*Task goal*:
In the records below, find each line holding the word "Human" and copy it.

▶

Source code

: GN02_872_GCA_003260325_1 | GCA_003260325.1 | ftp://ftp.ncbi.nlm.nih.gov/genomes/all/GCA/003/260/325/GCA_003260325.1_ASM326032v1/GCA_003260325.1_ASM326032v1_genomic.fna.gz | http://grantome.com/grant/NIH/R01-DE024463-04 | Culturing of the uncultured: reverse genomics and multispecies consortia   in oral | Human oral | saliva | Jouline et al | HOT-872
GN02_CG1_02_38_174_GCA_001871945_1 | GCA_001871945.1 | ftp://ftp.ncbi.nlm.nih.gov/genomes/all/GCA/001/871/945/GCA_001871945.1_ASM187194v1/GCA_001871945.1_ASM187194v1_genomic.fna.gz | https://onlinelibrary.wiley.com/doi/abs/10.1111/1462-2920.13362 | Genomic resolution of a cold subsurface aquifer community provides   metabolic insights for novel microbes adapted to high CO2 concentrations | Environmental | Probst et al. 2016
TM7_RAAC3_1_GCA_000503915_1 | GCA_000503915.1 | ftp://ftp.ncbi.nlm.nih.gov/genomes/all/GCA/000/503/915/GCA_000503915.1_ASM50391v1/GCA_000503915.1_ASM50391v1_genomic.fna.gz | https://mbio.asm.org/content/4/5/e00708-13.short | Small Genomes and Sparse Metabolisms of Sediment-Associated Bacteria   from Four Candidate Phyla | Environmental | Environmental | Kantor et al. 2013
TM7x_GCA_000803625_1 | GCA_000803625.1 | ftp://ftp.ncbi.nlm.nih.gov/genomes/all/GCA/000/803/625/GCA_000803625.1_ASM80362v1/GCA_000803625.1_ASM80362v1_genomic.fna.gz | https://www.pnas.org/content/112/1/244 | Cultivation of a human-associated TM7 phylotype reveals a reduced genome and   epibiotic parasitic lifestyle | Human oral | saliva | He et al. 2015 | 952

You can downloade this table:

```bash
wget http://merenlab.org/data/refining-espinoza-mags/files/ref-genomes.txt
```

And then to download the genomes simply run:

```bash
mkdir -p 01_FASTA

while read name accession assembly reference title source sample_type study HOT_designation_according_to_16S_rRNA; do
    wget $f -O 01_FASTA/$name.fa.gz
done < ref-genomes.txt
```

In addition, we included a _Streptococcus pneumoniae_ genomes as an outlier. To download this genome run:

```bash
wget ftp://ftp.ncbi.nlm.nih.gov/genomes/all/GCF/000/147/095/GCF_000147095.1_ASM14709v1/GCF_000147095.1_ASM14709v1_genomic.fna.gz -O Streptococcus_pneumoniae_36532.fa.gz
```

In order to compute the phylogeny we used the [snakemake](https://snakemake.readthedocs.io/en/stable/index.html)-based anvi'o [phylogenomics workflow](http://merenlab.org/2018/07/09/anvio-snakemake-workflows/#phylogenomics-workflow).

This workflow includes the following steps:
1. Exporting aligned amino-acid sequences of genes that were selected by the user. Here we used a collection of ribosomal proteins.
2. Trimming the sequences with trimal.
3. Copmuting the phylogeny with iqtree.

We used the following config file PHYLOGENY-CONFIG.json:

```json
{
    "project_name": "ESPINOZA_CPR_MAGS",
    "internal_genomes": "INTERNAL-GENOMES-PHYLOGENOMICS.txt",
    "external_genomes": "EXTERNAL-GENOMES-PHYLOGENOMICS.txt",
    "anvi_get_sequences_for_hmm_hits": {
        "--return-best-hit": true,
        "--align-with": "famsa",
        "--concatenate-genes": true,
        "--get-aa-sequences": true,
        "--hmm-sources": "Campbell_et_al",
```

◀

*Problem solution*:
: GN02_872_GCA_003260325_1 | GCA_003260325.1 | ftp://ftp.ncbi.nlm.nih.gov/genomes/all/GCA/003/260/325/GCA_003260325.1_ASM326032v1/GCA_003260325.1_ASM326032v1_genomic.fna.gz | http://grantome.com/grant/NIH/R01-DE024463-04 | Culturing of the uncultured: reverse genomics and multispecies consortia   in oral | Human oral | saliva | Jouline et al | HOT-872
TM7x_GCA_000803625_1 | GCA_000803625.1 | ftp://ftp.ncbi.nlm.nih.gov/genomes/all/GCA/000/803/625/GCA_000803625.1_ASM80362v1/GCA_000803625.1_ASM80362v1_genomic.fna.gz | https://www.pnas.org/content/112/1/244 | Cultivation of a human-associated TM7 phylotype reveals a reduced genome and   epibiotic parasitic lifestyle | Human oral | saliva | He et al. 2015 | 952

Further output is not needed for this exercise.